Transcribed page contents
^^^^^^^^

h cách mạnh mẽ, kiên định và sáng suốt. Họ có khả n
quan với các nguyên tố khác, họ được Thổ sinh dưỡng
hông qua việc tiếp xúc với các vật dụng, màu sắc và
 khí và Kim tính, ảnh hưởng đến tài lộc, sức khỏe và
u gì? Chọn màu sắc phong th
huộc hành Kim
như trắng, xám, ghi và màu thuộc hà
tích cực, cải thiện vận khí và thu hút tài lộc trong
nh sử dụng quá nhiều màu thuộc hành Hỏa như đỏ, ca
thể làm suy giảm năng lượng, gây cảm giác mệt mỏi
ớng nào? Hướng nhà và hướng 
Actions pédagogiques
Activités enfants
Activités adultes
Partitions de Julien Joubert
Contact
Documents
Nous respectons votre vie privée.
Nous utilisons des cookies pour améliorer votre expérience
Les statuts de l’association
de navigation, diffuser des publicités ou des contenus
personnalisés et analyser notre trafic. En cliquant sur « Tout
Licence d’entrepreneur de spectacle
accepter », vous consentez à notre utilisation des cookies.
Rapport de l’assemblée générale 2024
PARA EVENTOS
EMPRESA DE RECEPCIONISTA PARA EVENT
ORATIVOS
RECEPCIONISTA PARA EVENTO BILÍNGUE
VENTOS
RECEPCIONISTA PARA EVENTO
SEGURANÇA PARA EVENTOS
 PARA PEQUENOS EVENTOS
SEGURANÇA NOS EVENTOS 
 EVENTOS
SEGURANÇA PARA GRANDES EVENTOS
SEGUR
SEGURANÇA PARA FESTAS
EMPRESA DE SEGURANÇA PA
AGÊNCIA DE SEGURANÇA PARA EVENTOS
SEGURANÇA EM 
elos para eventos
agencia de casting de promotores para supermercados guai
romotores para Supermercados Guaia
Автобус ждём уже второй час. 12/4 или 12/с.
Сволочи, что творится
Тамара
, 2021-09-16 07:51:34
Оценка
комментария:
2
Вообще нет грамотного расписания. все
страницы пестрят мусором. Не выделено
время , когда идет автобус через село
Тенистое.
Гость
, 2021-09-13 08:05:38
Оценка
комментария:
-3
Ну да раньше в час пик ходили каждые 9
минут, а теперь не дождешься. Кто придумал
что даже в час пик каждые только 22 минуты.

^^^^^^^^

* _Activity_: The entries above are to be restated word for word.

* _Written solution_:
h cách mạnh mẽ, kiên định và sáng suốt. Họ có khả n
quan với các nguyên tố khác, họ được Thổ sinh dưỡng
hông qua việc tiếp xúc với các vật dụng, màu sắc và
 khí và Kim tính, ảnh hưởng đến tài lộc, sức khỏe và
u gì? Chọn màu sắc phong th
huộc hành Kim
như trắng, xám, ghi và màu thuộc hà
tích cực, cải thiện vận khí và thu hút tài lộc trong
nh sử dụng quá nhiều màu thuộc hành Hỏa như đỏ, ca
thể làm suy giảm năng lượng, gây cảm giác mệt mỏi
ớng nào? Hướng nhà và hướng 
Actions pédagogiques
Activités enfants
Activités adultes
Partitions de Julien Joubert
Contact
Documents
Nous respectons votre vie privée.
Nous utilisons des cookies pour améliorer votre expérience
Les statuts de l’association
de navigation, diffuser des publicités ou des contenus
personnalisés et analyser notre trafic. En cliquant sur « Tout
Licence d’entrepreneur de spectacle
accepter », vous consentez à notre utilisation des cookies.
Rapport de l’assemblée générale 2024
PARA EVENTOS
EMPRESA DE RECEPCIONISTA PARA EVENT
ORATIVOS
RECEPCIONISTA PARA EVENTO BILÍNGUE
VENTOS
RECEPCIONISTA PARA EVENTO
SEGURANÇA PARA EVENTOS
 PARA PEQUENOS EVENTOS
SEGURANÇA NOS EVENTOS 
 EVENTOS
SEGURANÇA PARA GRANDES EVENTOS
SEGUR
SEGURANÇA PARA FESTAS
EMPRESA DE SEGURANÇA PA
AGÊNCIA DE SEGURANÇA PARA EVENTOS
SEGURANÇA EM 
elos para eventos
agencia de casting de promotores para supermercados guai
romotores para Supermercados Guaia
Автобус ждём уже второй час. 12/4 или 12/с.
Сволочи, что творится
Тамара
, 2021-09-16 07:51:34
Оценка
комментария:
2
Вообще нет грамотного расписания. все
страницы пестрят мусором. Не выделено
время , когда идет автобус через село
Тенистое.
Гость
, 2021-09-13 08:05:38
Оценка
комментария:
-3
Ну да раньше в час пик ходили каждые 9
минут, а теперь не дождешься. Кто придумал
что даже в час пик каждые только 22 минуты.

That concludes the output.